In the Indian state of Andhra Pradesh, hilsa takes on a special significance. Here, the term "pulasa" refers specifically to the larger, mature hilsa that migrate upstream along the Godavari River. This migratory journey is crucial, as it's believed that the Godavari's unique muddy waters contribute to the development of a richer flavor and firmer texture in the fish, compared to hilsa caught elsewhere.
So, all Pulasa's are Hilsa's, but not every Hilsa is a Pulasa.Due to this perceived superior quality and its limited seasonal availability (typically monsoon season), pulasa commands a significantly higher price and cultural importance in Andhra Pradesh.

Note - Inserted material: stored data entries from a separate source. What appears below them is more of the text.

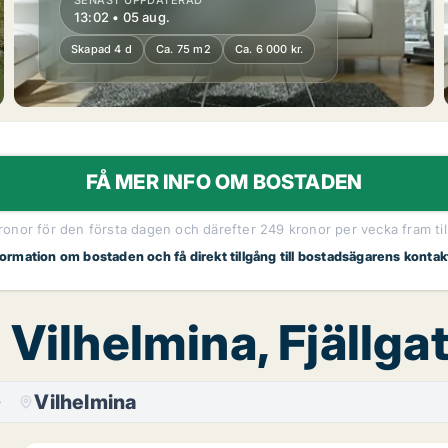
SENAST UPPDATERAD
13:02 • 05 aug.
Skapad 4 d
Ca. 75 m2
Ca. 6 000 kr.
FÅ MER INFO OM BOSTADEN
kronor för den första dagen och därefter 249 kronor per vecka fram til
nformation om bostaden och få direkt tillgång till bostadsägarens kontak
 Vilhelmina, Fjällga
Vilhelmina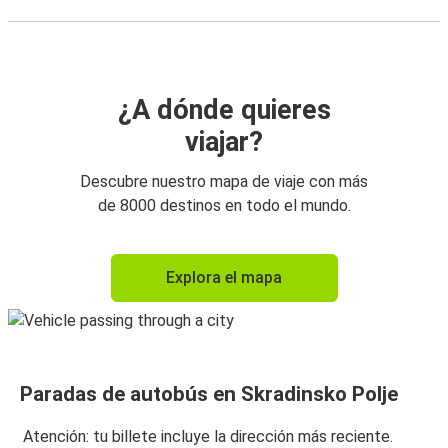
¿A dónde quieres
viajar?
Descubre nuestro mapa de viaje con más
de 8000 destinos en todo el mundo.
Explora el mapa
Paradas de autobús en Skradinsko Polje
Atención: tu billete incluye la dirección más reciente.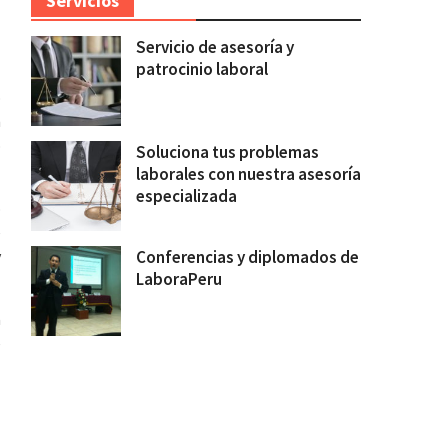
Servicios
Servicio de asesoría y
patrocinio laboral
o
n
o
Soluciona tus problemas
laborales con nuestra asesoría
especializada
o
e
y
Conferencias y diplomados de
LaboraPeru
a
e
l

It is considered a rich delicacy, often referred to as the "king of fish" in Godavari Areas and features in celebratory meals and as a prized gift. The upstream migration itself is seen as a vital natural process, and the pulasa a reward for the patient fishermen who wait for its arrival.The High Price of Pulasa and common scams:The high cost of pulasa makes it a target for unscrupulous vendors. Finding genuine pulasa can be a tough task, as some may try to pass off regular hilsa as the more prized catch. Consumers are advised to be cautious and rely on trusted sources when purchasing pulasa, especially during the off-season.This regional distinction highlights the importance of habitat and migration patterns in shaping the cultural perception and value of fish like hilsa. It also emphasizes the challenges associated with ensuring authenticity and quality in the seafood market.

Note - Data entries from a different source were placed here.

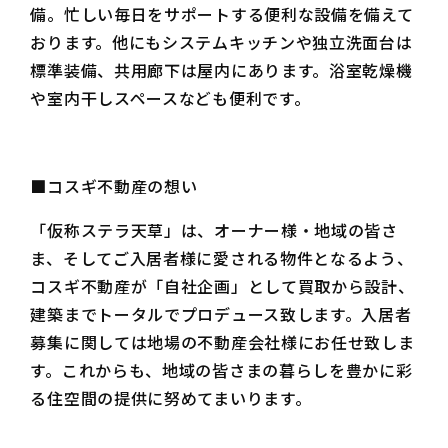
備。忙しい毎日をサポートする便利な設備を備えて
おります。他にもシステムキッチンや独立洗面台は
標準装備、共用廊下は屋内にあります。浴室乾燥機
や室内干しスペースなども便利です。
■コスギ不動産の想い
「仮称ステラ天草」は、オーナー様・地域の皆さ
ま、そしてご入居者様に愛される物件となるよう、
コスギ不動産が「自社企画」として買取から設計、
建築までトータルでプロデュース致します。入居者
募集に関しては地場の不動産会社様にお任せ致しま
す。これからも、地域の皆さまの暮らしを豊かに彩
る住空間の提供に努めてまいります。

In Pakistan, most hilsa fish are caught in the Indus River Delta in Sindh. They are also caught in the sea, but some consider the marine stage of the fish as not so tasty. The fish has very sharp and tough bones, making it problematic to eat for some.
Ilish is an oily fish rich in omega 3 fatty acids.[9] Recent experiments have shown its beneficial effects in decreasing cholesterol level in rats[10] and insulin level.[11]

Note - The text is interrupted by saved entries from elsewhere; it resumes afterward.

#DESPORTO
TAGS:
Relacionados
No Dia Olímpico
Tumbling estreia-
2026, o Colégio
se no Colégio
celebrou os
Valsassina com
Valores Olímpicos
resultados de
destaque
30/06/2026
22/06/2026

In Bengal and Odisha, ilish can be smoked, fried, steamed or baked in young plantain leaves, prepared with mustard seed paste, curd, eggplant, different condiments like jira (cumin) and so on. It is said that people can cook ilish in more than 50 ways.[12] Ilish roe is also popular as a side dish. Ilish can be cooked in very little oil since the fish itself is very oily.[13]
Due to the demand and popularity of this species, overfishing is rampant. Fishes weighing around 2 to 3 kilograms have become rare in India, as even the smaller fish are caught using finer fishing nets as production in Bangladesh have increased.[21] As a consequence of this, prices of the fish have risen. In the past ilish were not harvested between Vijaya Dashami and Saraswati Puja due to some informal customs of Odia and Bengali Hindus as it is the breeding period of the fish. But as disposable incomes grew, wealthier consumers abandoned the old traditions.[22] The advent of finer fishing nets and advanced trawling techniques, and environmental degradation of the rivers, has worsened the situation. Fishermen have been ignoring calls to at least leave the juvenile "jatka" alone to repopulate the species. The fishing of the young jatka is now illegal in Bangladesh. This ban however has resulted in a rise in un-employment, as around 83,000 fishermen are unable to pursue their former livelihood for eight months every year. It has also led to the creation of a black market where jatka are sold for exorbitant prices.[23] Furthermore, the changes brought about by global warming have led to a gradual depletion of the ilish's breeding grounds, reducing populations of the fish even further.[24] Pollution in Indian rivers have worsened the situation, but due to slightly better waters the fishes are found more near Bangladesh delta.[25] Owing to this situation ilish is used as a diplomatic trade item for COVID-19 vaccines too.[26]